_Your objective_:
Can you repeat the changelog starting at "Changed make_empty_page() to" and ending at "at least MIN_TAIL_SIZE.", switching every "Changed" to "Modified"?
---------- Selected extract
Added get_rowpos_in_head_or_tail_page() to be able to store head/tail on original position in UNDO
Added extent_to_bitmap_blocks() to be able to generate original bitmap blocks from UNDO entry
Added _ma_update_at_original_place() for UNDO of DELETES
Added row->min_length to hold minmum required space needed on head page
Changed find_free_position() to use make_space_for_directory()
Changed make_empty_page() to allow optional creation of directory entry
Changed delete_head_or_tail() and _ma_apply_undo_row_isnert() to not copy pagecache block (speed optimization)
Changed _ma_apply_redo_insert_row_head_or_tail() to be able to insert new row at any position on 'new' page
Changed _ma_apply_undo_row_delete() and _ma_apply_undo_row_update() to put row in it's original position
Ensure allocation of tail blocks are of at least MIN_TAIL_SIZE.
Ensure we store pages in pinned pages even if read failed. (If not we will have pages pinned forever in page cache)
--------------------
---------- Dataset excerpt
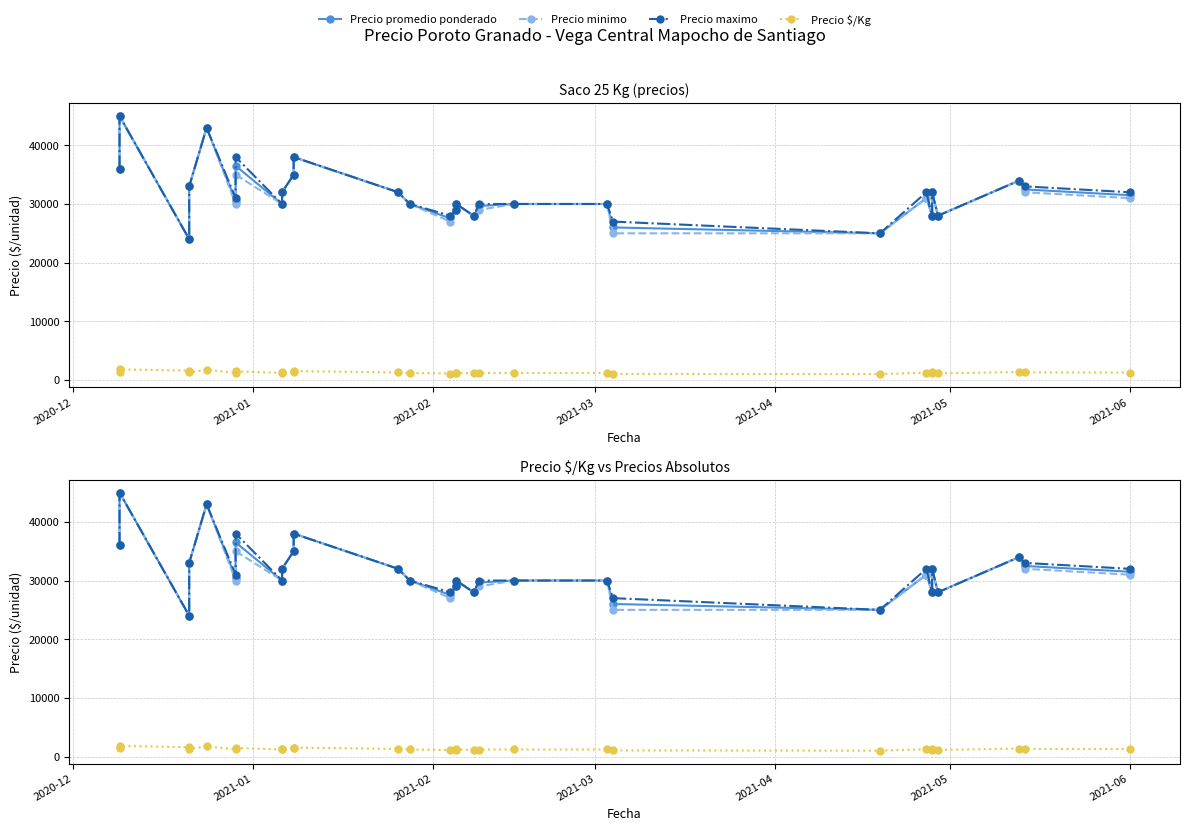

At how many categories does at least one series exceed 17291?

29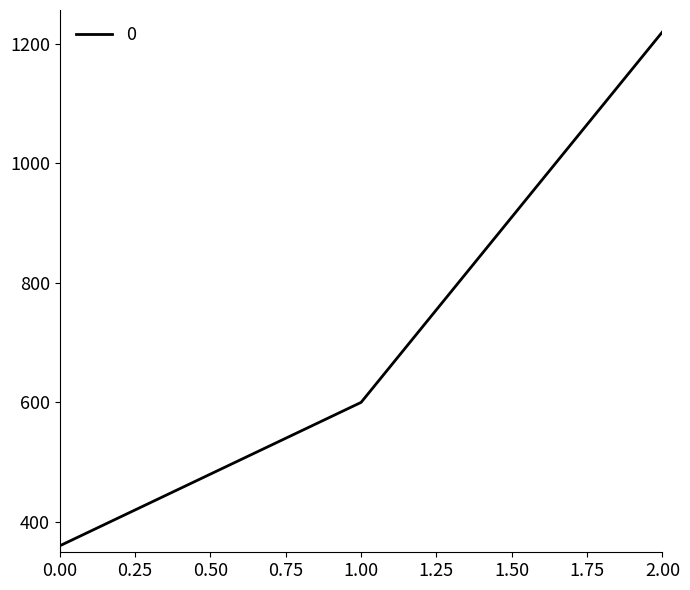

The value at 0.00 is 123. True or false?

False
--------------------
_Your solution_:
Modified make_empty_page() to allow optional creation of directory entry
Modified delete_head_or_tail() and _ma_apply_undo_row_isnert() to not copy pagecache block (speed optimization)
Modified _ma_apply_redo_insert_row_head_or_tail() to be able to insert new row at any position on 'new' page
Modified _ma_apply_undo_row_delete() and _ma_apply_undo_row_update() to put row in it's original position
Ensure allocation of tail blocks are of at least MIN_TAIL_SIZE.